A Scottish woman goes through dental treatments, childbirth and hip surgery – needing only a very low dose of painkillers. She only notices skin burns once she smells charred flesh; her family makes her aware that she has cut wounds. How can this happen?
For almost four years, the 65-year-old Scot has not been very mobile. She often seeks help from her family doctor. Yet the patient is pain-free, her complaints are not considered serious. Only when she cannot walk any more does the doctor look more closely – and he is astonished when he notices in X-ray images severe degeneration of the joints. Her osteoarthritis has progressed so far that the woman has to undergo hip surgery.
Painkiller? No thanks
The procedure goes well, the implant of the new hip is a problem-free success. Following that, the patient baffles her doctors again: she does not need any pain killers. She recovers very quickly and is released. Less than a year later she needs to undergo surgery again, this time on her hand. Many sufferers find such procedures very painful, but here as well the Scottish woman does not need painkillers after surgery. Her anaesthetist, Dr Devjit Srivastava, is awake to the matter and refers her to pain experts at University College London and Oxford University.
Research in Scotland, England and Canada
By conducting an on-site gene analysis, biologists find two striking mutations associated with fatty acid amide hydrolase (FAAH). One is a pseudogene microdeletion which had been undescribed until now. The doctors have named it FAAH-OUT. The other mutation is found by the researchers to be in a neighbouring gene which controls the FAAH enzyme. The woman travels to Canada for further tests and is examined at the University of Calgary.
There the researchers' suspicions are confirmed. Blood tests show that the patient has an elevated level of neurotransmitters in the blood – these are normally reduced by FAAH. FAAH function in her body is obviously limited. Pain experts know this function well: it is involved in the endogenous cannabinoid system and is important for pain sensations, mood and memory functions. Rats and mice lack the enzyme, which leads to reduced pain sensation, accelerated wound healing, and decreased anxiety.

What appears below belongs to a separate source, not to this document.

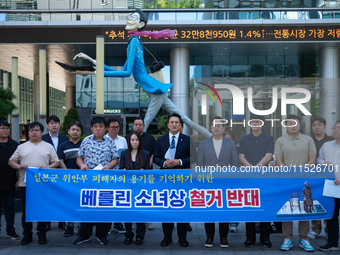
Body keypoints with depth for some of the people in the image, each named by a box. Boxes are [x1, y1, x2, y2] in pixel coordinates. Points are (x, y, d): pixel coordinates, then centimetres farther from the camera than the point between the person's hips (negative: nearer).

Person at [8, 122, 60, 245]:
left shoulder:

Presumed junk gene with great impact
The previously recognised, but never named, FAAH-OUT had been treated as a sort of junk-DNA gene without a function. But in the Scottish woman it apparently has similar effects to those in the small rodents. In her medical interview, she recalls never needing painkillers and often not even noticing cut wounds. Whenever the woman, a vegan, suffered burns, she often only noticed them when she detected the smell of burned flesh. And in a serious car accident, in which she was involved and survived unhurt, she had been very calm, whereas the other driver was shaking all over.
Even after dental treatment or when giving birth, the woman has never needed painkillers. Looking back, she describes the birthing process as pleasant and painless. Her daughter has inherited none of the extremely rare mutations. Her son, however, also has reduced pain perception. Specialists hope that by publishing their results, more of those people who carry similar mutations – and had simply put their experiences down to luck, as did the now 71-year-old Scot – can be found. Advanced research on analgesics and anxiolytic drugs, and in the treatment of post-traumatic stress disorder (PTSD), could benefit significantly, according to the biologists.